今そこの台所にいるうちのばぁさんもその時来ていてな。気丈にも、悲しい顔一つみせなかった。儂らも赤紙が来て慌てて結婚したクチだったから、新婚だった。でも戦争は新婚だからって見逃しちゃあくれん。



千人針というものも貰った。家族が戦争に行くことになると、女の人が一人一回ずつ、木綿に赤い糸で針を刺し縫って行く。それを千人分集めると、弾丸(たま)よけになると言うことだった。

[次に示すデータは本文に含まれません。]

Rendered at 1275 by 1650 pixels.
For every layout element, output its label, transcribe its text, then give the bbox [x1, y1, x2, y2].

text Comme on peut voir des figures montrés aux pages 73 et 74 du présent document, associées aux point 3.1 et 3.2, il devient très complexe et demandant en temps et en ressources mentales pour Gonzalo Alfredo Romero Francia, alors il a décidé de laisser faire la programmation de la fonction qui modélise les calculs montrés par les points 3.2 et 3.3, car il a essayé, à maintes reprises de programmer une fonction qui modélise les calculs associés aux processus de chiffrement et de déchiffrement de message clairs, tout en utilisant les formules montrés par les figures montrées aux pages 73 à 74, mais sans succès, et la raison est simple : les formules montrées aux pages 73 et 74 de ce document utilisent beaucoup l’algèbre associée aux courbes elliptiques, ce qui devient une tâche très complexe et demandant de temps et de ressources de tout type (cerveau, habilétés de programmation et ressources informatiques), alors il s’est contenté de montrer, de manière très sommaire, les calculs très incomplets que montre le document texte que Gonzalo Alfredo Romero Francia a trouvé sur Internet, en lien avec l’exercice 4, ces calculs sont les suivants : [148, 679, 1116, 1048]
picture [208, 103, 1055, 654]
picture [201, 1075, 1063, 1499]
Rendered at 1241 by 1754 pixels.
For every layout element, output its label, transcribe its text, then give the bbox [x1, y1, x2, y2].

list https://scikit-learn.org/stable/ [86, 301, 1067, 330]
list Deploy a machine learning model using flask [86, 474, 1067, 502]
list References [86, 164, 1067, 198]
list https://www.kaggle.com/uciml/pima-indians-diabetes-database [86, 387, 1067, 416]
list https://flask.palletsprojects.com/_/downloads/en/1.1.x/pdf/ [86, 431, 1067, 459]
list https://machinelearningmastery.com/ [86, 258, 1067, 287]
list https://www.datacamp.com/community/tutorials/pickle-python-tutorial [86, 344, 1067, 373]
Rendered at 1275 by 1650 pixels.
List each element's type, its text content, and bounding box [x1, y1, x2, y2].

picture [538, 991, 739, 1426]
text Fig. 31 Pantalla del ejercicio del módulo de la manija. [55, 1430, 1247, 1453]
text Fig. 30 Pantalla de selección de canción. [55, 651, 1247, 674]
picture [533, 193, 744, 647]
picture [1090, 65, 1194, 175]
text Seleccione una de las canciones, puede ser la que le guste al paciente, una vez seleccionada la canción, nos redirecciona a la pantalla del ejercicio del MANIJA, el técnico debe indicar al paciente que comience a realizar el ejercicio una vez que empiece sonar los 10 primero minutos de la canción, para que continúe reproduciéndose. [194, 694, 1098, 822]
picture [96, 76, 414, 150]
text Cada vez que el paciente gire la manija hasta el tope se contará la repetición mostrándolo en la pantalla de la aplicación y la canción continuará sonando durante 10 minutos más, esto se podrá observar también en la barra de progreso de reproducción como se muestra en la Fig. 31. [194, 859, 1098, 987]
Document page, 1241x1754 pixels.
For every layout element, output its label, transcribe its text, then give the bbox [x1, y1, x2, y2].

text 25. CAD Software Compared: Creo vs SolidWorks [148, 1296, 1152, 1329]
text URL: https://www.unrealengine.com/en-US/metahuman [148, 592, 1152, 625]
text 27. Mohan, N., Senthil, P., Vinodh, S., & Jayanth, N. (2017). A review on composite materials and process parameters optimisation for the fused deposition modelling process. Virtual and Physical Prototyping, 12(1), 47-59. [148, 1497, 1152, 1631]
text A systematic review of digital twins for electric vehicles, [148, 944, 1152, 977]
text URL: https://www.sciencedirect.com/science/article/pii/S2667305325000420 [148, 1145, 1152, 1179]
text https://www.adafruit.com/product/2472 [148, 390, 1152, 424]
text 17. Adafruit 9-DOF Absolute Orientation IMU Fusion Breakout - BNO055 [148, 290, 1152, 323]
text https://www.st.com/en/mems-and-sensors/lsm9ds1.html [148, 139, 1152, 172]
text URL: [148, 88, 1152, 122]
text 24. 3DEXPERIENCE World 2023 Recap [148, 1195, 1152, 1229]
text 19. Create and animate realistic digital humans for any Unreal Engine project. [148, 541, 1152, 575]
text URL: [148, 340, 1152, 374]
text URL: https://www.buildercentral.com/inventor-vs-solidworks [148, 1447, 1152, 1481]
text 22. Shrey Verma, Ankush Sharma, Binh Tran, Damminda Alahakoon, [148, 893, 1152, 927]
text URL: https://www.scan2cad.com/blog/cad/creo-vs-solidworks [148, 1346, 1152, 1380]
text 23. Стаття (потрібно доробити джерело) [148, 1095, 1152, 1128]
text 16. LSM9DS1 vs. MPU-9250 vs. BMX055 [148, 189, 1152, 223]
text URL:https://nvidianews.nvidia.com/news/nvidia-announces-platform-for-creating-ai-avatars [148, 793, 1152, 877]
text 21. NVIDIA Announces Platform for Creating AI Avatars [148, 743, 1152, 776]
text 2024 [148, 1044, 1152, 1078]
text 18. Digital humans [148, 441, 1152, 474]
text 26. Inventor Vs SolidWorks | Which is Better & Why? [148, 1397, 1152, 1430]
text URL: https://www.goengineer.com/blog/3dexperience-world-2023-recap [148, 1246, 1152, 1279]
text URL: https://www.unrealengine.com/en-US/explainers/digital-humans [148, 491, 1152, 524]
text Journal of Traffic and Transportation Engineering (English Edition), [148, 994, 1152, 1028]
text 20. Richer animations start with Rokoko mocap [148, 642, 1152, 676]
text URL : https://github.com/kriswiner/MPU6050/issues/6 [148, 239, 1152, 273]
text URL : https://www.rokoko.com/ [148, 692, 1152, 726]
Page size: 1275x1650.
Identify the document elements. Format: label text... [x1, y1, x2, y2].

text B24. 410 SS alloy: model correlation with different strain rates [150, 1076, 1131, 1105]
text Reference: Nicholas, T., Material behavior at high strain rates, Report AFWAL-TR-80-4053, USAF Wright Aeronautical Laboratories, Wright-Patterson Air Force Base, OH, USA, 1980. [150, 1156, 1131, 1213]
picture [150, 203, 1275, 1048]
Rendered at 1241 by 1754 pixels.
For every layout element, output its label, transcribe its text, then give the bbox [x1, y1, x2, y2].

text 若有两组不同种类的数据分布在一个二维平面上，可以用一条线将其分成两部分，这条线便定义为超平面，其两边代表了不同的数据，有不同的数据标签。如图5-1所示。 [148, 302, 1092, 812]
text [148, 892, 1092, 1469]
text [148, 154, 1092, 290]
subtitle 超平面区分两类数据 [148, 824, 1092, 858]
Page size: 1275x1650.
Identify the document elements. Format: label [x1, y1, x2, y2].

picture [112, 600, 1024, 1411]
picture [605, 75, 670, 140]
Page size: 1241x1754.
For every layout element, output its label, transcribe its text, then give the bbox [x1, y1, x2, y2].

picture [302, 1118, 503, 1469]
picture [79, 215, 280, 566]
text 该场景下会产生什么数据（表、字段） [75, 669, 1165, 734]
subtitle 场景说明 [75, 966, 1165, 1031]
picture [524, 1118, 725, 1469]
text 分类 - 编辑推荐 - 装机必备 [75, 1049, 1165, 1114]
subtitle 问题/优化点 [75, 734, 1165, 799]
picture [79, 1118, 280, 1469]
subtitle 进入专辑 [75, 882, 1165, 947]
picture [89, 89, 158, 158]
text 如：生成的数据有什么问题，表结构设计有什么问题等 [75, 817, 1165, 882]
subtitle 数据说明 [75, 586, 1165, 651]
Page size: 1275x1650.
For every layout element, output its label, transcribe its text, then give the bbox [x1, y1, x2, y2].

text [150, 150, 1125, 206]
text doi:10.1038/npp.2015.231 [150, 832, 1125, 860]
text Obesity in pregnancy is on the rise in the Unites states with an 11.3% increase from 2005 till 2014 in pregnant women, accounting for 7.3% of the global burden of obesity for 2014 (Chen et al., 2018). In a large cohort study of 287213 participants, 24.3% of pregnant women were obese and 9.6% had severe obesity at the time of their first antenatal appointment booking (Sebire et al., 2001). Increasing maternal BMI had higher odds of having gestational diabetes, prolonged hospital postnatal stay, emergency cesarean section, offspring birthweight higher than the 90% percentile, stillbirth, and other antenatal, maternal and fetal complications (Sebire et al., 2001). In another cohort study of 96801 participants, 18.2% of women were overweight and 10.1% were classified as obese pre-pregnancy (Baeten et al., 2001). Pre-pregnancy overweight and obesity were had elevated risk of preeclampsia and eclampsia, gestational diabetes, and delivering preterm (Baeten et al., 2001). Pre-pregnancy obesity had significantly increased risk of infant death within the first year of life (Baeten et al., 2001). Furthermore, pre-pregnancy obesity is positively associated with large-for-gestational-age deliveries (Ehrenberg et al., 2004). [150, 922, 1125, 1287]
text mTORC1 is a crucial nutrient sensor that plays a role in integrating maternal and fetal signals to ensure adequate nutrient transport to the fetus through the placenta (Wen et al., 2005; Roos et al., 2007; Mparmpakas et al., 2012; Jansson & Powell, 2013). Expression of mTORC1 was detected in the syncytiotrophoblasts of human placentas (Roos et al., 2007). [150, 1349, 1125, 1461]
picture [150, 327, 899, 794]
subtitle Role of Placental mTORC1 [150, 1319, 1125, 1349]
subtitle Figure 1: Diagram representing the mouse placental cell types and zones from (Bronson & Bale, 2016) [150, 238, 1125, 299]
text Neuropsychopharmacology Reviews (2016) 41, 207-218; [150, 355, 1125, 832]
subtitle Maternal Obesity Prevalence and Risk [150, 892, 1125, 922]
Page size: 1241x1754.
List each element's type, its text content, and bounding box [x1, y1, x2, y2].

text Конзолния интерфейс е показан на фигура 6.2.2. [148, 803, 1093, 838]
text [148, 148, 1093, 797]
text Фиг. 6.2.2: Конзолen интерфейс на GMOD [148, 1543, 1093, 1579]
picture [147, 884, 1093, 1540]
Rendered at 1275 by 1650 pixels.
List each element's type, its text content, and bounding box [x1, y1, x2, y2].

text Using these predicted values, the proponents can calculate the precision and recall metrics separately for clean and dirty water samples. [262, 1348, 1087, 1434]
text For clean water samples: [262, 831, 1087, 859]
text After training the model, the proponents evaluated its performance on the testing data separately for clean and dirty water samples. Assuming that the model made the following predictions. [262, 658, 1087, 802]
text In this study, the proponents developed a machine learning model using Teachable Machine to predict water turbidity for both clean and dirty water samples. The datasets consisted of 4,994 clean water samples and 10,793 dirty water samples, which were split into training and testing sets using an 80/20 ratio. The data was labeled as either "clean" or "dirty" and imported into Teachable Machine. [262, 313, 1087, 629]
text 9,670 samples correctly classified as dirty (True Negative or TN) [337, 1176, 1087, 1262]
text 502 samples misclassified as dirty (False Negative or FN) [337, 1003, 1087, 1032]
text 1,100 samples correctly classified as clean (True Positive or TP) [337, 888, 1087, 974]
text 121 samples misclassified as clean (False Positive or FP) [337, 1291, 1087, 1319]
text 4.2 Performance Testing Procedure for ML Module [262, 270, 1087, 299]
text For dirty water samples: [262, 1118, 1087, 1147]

婦人は街頭に立って、道行く人にお願いして、ひとりひとさし千人分、無事帰ってくるようにとの願いを込めながら縫って貰ったものだ。並大抵のことではない。本当にありがたい。



儂は船に揺られながら満洲(まんしゅう)へ渡った。今で言う北朝鮮の上あたりにあった国だ。



そこで、背嚢(はいのう)を背負い、銃を持たされ、戦った。



正直にいえばな、じいちゃんはあの時のことはあまり思い出したくない。



思い出したくない位、悲しい世界だった。



戦うってことは、勝ち負けを決めなきゃいかんと言うことだ。じゃあ何で勝ち負けを決めるか。



死体の数だ。



まいったと言わせるまで、相手をたくさん殺した方が勝ちなんだ。



戦争は、そういうことだ。綺麗なものなんてなんもない。



じいちゃんも、ひとを殺した。



嘘は言わん。じいちゃんも沢山殺した。じいちゃんが生きてるってことは、そのぶん生きられなかった人間がいるってことなんだ。



おまえたちももう大きくなったから、じいちゃんも正直に言う。誤魔化したりはせん。じいちゃんだけじゃなく、戦争で前線にいった兵隊は、みんな人を殺してる。「殺した」とまわりに、言っているか言っていないかの違いだけなんだ。



兵隊は、殺した人の命を背負って生きていかなきゃならん。死んでいった戦友の命も。



じいちゃんも、その時は鬼だった。



日本を守る、なんて格好いいことを思っていたが、実際に行って思うのは、今自分がここで引いたら、家族もみんな殺されてしまうと言うことだった。